Most of the time I feel woefully incompetent, like: “Who the hell put me in charge of this? Shouldn’t we get an adult over here?” And then I’m like, “Wait, I’m 32 years old. How the hell did I get to be 32 years old and know so goddamn little?”

I was promised wisdom! Understanding! I’ve been robbed!

It’ll be fine.

Don’t take trite advice

Wednesday, June 9th, 2010

I was reading an article by a woman telling people to live every day as if it were their last, and it occurred to me how awful life would be if people actually did that. You’d show up at your friend’s house every morning, tears in your eyes, telling her how much you love her, and how you’re sorry you vomited on her bed after that frat party in college, and she’d be all, “Yes, yes, I know, you make me late for work every day with this. It’s OK. Don’t you have a job?”

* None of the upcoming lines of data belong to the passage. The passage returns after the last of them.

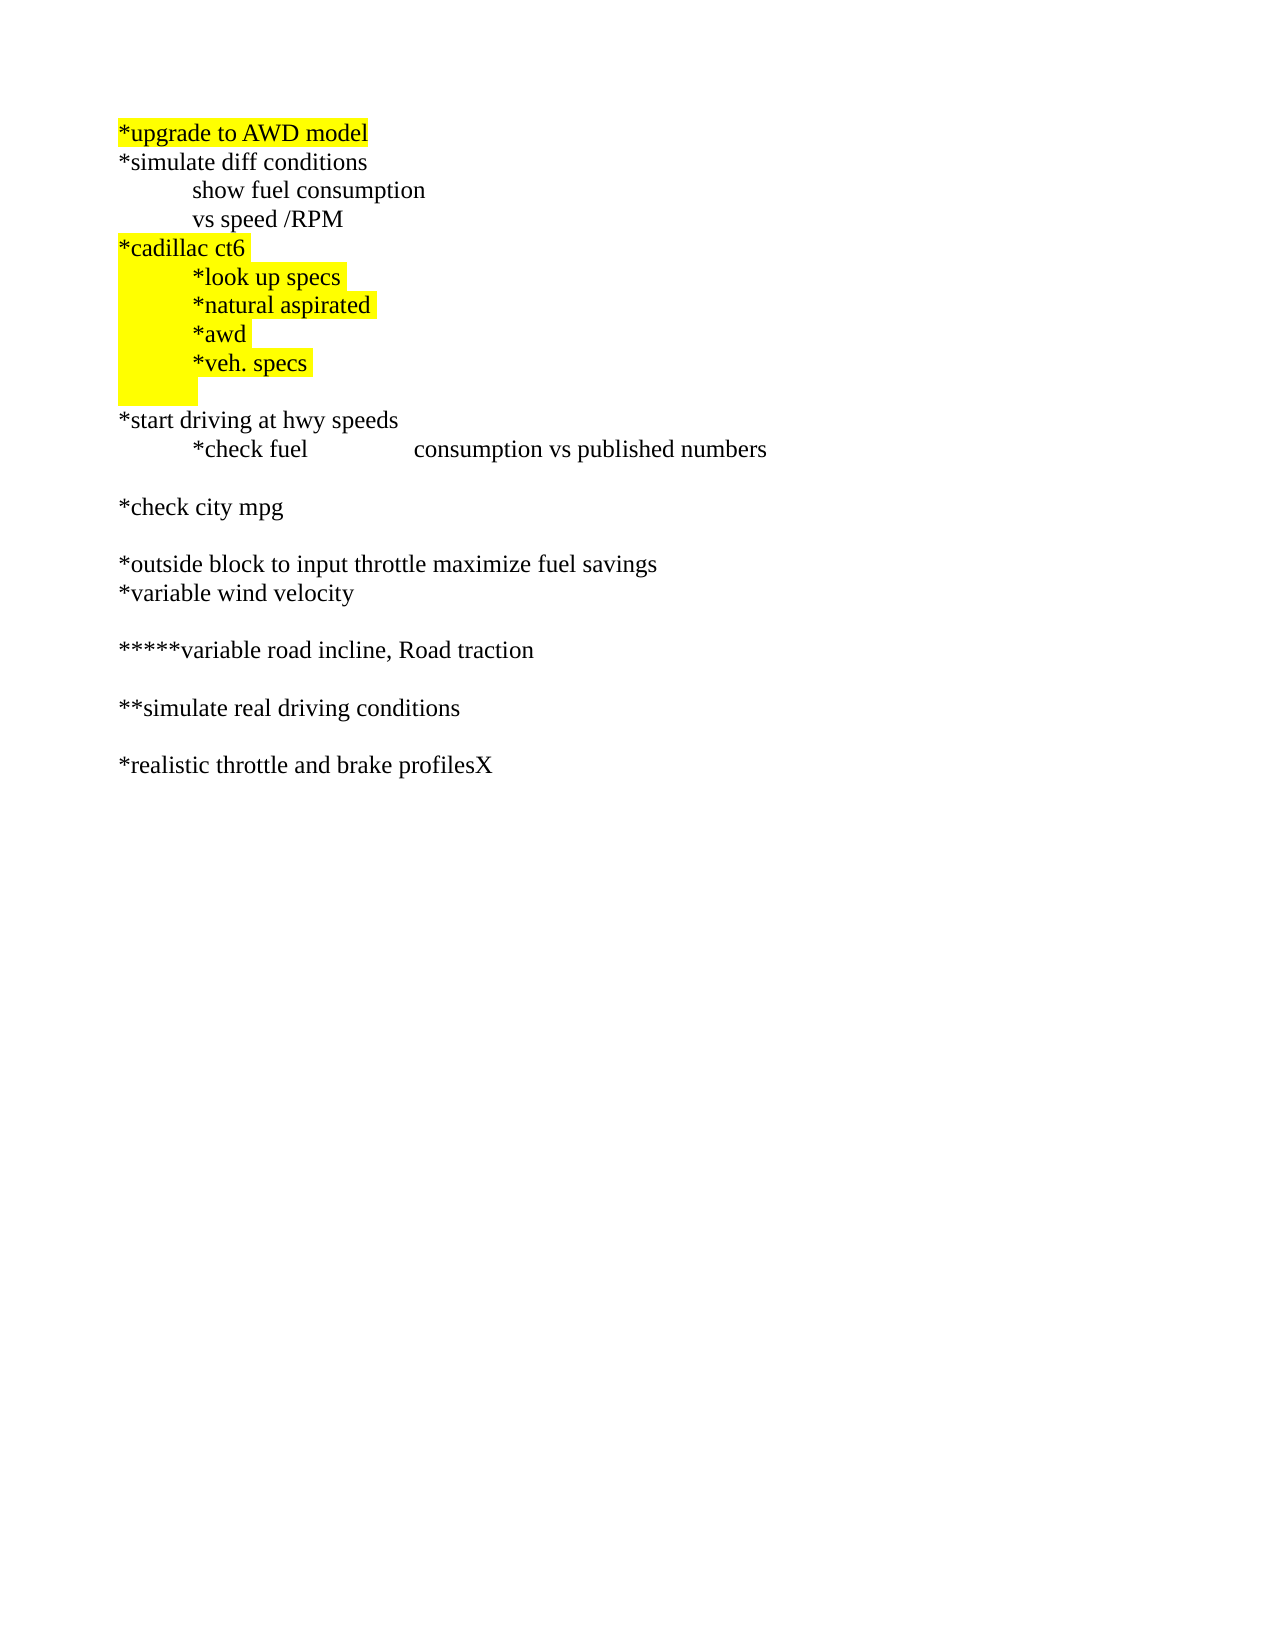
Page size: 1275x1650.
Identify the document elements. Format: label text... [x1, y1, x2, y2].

text *simulate diff conditions [118, 147, 1157, 176]
text *****variable road incline, Road traction [118, 636, 1157, 664]
text *realistic throttle and brake profilesX [118, 751, 1157, 779]
text *natural aspirated [118, 291, 1157, 319]
text *cadillac ct6 [118, 233, 1157, 262]
text vs speed /RPM [118, 204, 1157, 233]
text *outside block to input throttle maximize fuel savings [118, 549, 1157, 578]
text show fuel consumption [118, 176, 1157, 204]
text *look up specs [118, 262, 1157, 291]
text *variable wind velocity [118, 578, 1157, 607]
text *awd [118, 319, 1157, 348]
text *upgrade to AWD model [118, 118, 1157, 147]
text *check fuel consumption vs published numbers [118, 434, 1157, 463]
text *veh. specs [118, 348, 1157, 377]
text *check city mpg [118, 492, 1157, 521]
text **simulate real driving conditions [118, 693, 1157, 722]
text *start driving at hwy speeds [118, 406, 1157, 434]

And you’d have to tell her that you haven’t worked that dead-end job in months, because really, who wants to spend their last day on Earth moving stacks of paper from one part of their desk to another while listening to co-workers fart? No one, that’s who. So you quit your job and are homeless now because your landlord is NOT living every day as if it were his last, and God, how you need a shower. Also, you’re enormous, because when you had money, you were eating cheesecake sandwiches, which you’ll never eat again when you’re dead. Now you have to fight bums for their lunch, but at least that’s keeping you active.

So take my advice: Do not live every day as if it were your last. Your friends don’t want to hear your decades-old angsty bullshit, your ass can’t afford the calories, and bums need to eat, too.